Diabetes casts a shadow right across our society. It strikes at children and young people, at those in the working years of life and at one in four people of retirement age. Numbers affected are growing fast and with them the increasing risk of visual disability, kidney failure, gangrene, heart attacks and stroke, the so-called 'complications of diabetes'.

Bad news, yes, but there is important good news too. We have learnt a great deal about this disease and its complications. With the proper application of that new knowledge, the risks of developing these devastating complications can be greatly reduced. Blindness can be prevented, kidney function preserved, limbs protected and risk of heart attack and stroke much diminished.

Some of this relief will come from the activities of doctors, nurses and other health care profesionals working as a team. But it is other team members who will bring their work to full fruition. Chief among these is the person with diabetes, supported by family, friends and carers. Knowledge of diabetes, how to manage it and how to reconstruct a full and rewarding life must flow freely through the whole of this patient-provider partnership. It is the creation of this flow of knowledge, which is the central mission of Warwick Diabetes Care.

Education, in its broadest sense, is the weapon to defeat diabetes. Only education can convert the great and proven advances in management and treatment of diabetes into the day to day practice of good diabetes care.
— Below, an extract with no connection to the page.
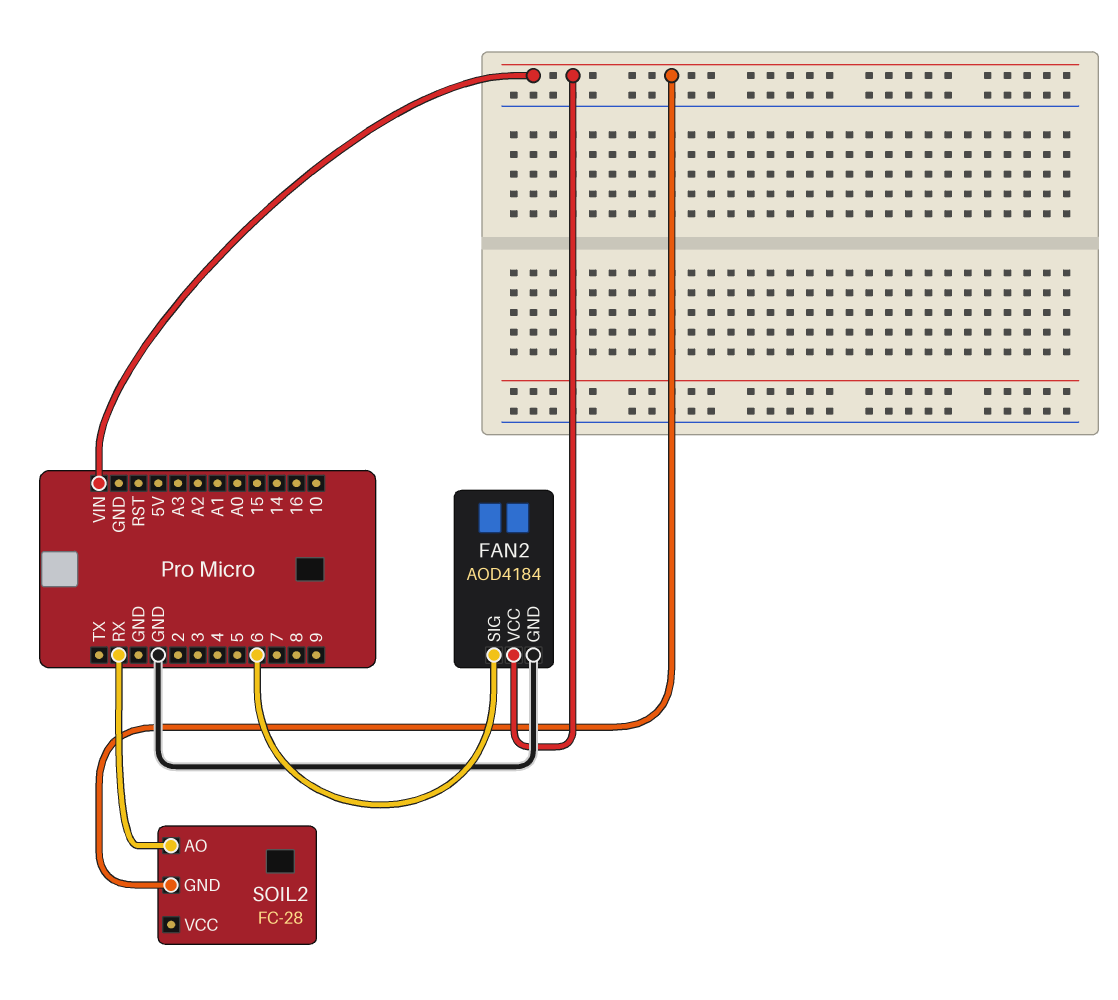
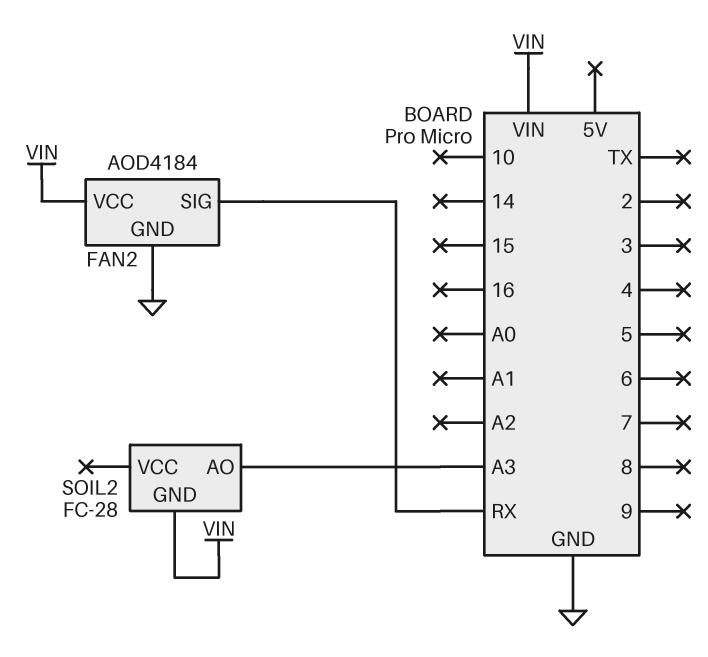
FAN2 pin SIG: 6 -> RX
SOIL2 pin AO: RX -> A3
Only understanding will enable us to ensure that the fruits of discovery are sensitively and effectively matched to the needs of each individual. Much of this is relatively uncomplicated. Much of diabetes care consists of doing simple things well. But they must be well taught and well understood.

There is now universal recognition of the crucial importance of an ongoing process of information and education in achieving the best that modern medicine has to offer. This is the message that rings loud and clear at all levels - from the St Vincent Declaration on Diabetes Care of the World Health Organisation and the International Diabetes Federation, through national Health Departments and local Health Authorities, to Primary Care and Hospital Clinics. But it is the delivery of these messages at grass roots by the health care team that is vital to complete the mobilisation and win the battle against diabetes.

Turning fine words into everyday actions is the goal of Warwick Diabetes Care. Using the best modern techniques for the teaching and training of health care providers, measuring the effectiveness of its efforts and continuously seeking to improve its performance, Warwick Diabetes Care will fashion a new, responsive educational partnership in which all can share. There is much hard work to be done but much health improvement to be gained. All must wish this ambitious project good fortune.